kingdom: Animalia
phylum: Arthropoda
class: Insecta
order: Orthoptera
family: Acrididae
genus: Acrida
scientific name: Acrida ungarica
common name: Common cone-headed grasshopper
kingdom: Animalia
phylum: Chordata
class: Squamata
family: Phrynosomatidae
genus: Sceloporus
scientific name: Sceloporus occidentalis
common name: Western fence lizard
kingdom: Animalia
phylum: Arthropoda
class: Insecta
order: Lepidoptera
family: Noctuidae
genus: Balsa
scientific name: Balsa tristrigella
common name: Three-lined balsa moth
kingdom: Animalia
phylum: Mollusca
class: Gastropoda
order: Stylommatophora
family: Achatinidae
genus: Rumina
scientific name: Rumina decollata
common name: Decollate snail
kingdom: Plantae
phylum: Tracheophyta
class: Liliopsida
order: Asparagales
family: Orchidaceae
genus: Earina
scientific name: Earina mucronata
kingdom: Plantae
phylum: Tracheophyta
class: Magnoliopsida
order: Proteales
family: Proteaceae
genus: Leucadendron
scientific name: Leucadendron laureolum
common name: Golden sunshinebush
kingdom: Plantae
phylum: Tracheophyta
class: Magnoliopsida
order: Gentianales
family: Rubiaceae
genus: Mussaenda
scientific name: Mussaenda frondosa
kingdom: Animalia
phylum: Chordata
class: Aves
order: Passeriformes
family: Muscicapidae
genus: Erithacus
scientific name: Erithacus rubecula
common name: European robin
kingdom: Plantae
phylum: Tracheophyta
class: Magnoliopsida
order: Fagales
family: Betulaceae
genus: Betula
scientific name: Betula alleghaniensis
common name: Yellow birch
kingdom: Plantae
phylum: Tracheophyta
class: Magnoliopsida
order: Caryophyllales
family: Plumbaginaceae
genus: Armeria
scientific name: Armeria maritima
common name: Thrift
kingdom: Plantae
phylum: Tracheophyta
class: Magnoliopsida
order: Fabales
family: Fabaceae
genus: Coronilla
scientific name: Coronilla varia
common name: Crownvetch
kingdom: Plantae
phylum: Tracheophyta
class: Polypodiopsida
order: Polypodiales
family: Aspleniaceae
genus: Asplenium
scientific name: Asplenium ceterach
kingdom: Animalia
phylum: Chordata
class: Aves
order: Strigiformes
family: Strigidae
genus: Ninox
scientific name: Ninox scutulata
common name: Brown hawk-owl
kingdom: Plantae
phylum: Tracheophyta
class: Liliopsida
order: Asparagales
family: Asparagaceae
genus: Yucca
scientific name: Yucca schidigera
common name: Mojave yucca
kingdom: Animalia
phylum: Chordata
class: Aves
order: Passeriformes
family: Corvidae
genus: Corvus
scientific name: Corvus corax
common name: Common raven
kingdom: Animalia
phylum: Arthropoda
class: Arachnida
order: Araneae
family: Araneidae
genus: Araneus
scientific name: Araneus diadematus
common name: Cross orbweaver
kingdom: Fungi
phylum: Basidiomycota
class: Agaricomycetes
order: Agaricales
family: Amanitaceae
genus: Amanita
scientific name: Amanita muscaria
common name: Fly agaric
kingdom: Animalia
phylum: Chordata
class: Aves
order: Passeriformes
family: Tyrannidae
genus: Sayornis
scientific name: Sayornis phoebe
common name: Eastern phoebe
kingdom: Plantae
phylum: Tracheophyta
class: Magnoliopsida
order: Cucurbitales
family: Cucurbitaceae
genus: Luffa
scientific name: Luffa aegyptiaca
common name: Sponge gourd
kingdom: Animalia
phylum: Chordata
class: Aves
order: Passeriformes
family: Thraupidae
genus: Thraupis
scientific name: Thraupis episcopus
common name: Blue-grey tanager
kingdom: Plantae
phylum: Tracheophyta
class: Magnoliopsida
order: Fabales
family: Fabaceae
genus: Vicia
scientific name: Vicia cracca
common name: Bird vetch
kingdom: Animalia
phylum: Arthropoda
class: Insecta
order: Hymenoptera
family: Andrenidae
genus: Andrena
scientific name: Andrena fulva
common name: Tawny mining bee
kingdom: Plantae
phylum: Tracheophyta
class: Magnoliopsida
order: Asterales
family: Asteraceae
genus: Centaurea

Your goal:
Can you copy every line of the records above word for word, for all of them?

Exercise result:
kingdom: Animalia
phylum: Arthropoda
class: Insecta
order: Orthoptera
family: Acrididae
genus: Acrida
scientific name: Acrida ungarica
common name: Common cone-headed grasshopper
kingdom: Animalia
phylum: Chordata
class: Squamata
family: Phrynosomatidae
genus: Sceloporus
scientific name: Sceloporus occidentalis
common name: Western fence lizard
kingdom: Animalia
phylum: Arthropoda
class: Insecta
order: Lepidoptera
family: Noctuidae
genus: Balsa
scientific name: Balsa tristrigella
common name: Three-lined balsa moth
kingdom: Animalia
phylum: Mollusca
class: Gastropoda
order: Stylommatophora
family: Achatinidae
genus: Rumina
scientific name: Rumina decollata
common name: Decollate snail
kingdom: Plantae
phylum: Tracheophyta
class: Liliopsida
order: Asparagales
family: Orchidaceae
genus: Earina
scientific name: Earina mucronata
kingdom: Plantae
phylum: Tracheophyta
class: Magnoliopsida
order: Proteales
family: Proteaceae
genus: Leucadendron
scientific name: Leucadendron laureolum
common name: Golden sunshinebush
kingdom: Plantae
phylum: Tracheophyta
class: Magnoliopsida
order: Gentianales
family: Rubiaceae
genus: Mussaenda
scientific name: Mussaenda frondosa
kingdom: Animalia
phylum: Chordata
class: Aves
order: Passeriformes
family: Muscicapidae
genus: Erithacus
scientific name: Erithacus rubecula
common name: European robin
kingdom: Plantae
phylum: Tracheophyta
class: Magnoliopsida
order: Fagales
family: Betulaceae
genus: Betula
scientific name: Betula alleghaniensis
common name: Yellow birch
kingdom: Plantae
phylum: Tracheophyta
class: Magnoliopsida
order: Caryophyllales
family: Plumbaginaceae
genus: Armeria
scientific name: Armeria maritima
common name: Thrift
kingdom: Plantae
phylum: Tracheophyta
class: Magnoliopsida
order: Fabales
family: Fabaceae
genus: Coronilla
scientific name: Coronilla varia
common name: Crownvetch
kingdom: Plantae
phylum: Tracheophyta
class: Polypodiopsida
order: Polypodiales
family: Aspleniaceae
genus: Asplenium
scientific name: Asplenium ceterach
kingdom: Animalia
phylum: Chordata
class: Aves
order: Strigiformes
family: Strigidae
genus: Ninox
scientific name: Ninox scutulata
common name: Brown hawk-owl
kingdom: Plantae
phylum: Tracheophyta
class: Liliopsida
order: Asparagales
family: Asparagaceae
genus: Yucca
scientific name: Yucca schidigera
common name: Mojave yucca
kingdom: Animalia
phylum: Chordata
class: Aves
order: Passeriformes
family: Corvidae
genus: Corvus
scientific name: Corvus corax
common name: Common raven
kingdom: Animalia
phylum: Arthropoda
class: Arachnida
order: Araneae
family: Araneidae
genus: Araneus
scientific name: Araneus diadematus
common name: Cross orbweaver
kingdom: Fungi
phylum: Basidiomycota
class: Agaricomycetes
order: Agaricales
family: Amanitaceae
genus: Amanita
scientific name: Amanita muscaria
common name: Fly agaric
kingdom: Animalia
phylum: Chordata
class: Aves
order: Passeriformes
family: Tyrannidae
genus: Sayornis
scientific name: Sayornis phoebe
common name: Eastern phoebe
kingdom: Plantae
phylum: Tracheophyta
class: Magnoliopsida
order: Cucurbitales
family: Cucurbitaceae
genus: Luffa
scientific name: Luffa aegyptiaca
common name: Sponge gourd
kingdom: Animalia
phylum: Chordata
class: Aves
order: Passeriformes
family: Thraupidae
genus: Thraupis
scientific name: Thraupis episcopus
common name: Blue-grey tanager
kingdom: Plantae
phylum: Tracheophyta
class: Magnoliopsida
order: Fabales
family: Fabaceae
genus: Vicia
scientific name: Vicia cracca
common name: Bird vetch
kingdom: Animalia
phylum: Arthropoda
class: Insecta
order: Hymenoptera
family: Andrenidae
genus: Andrena
scientific name: Andrena fulva
common name: Tawny mining bee
kingdom: Plantae
phylum: Tracheophyta
class: Magnoliopsida
order: Asterales
family: Asteraceae
genus: Centaurea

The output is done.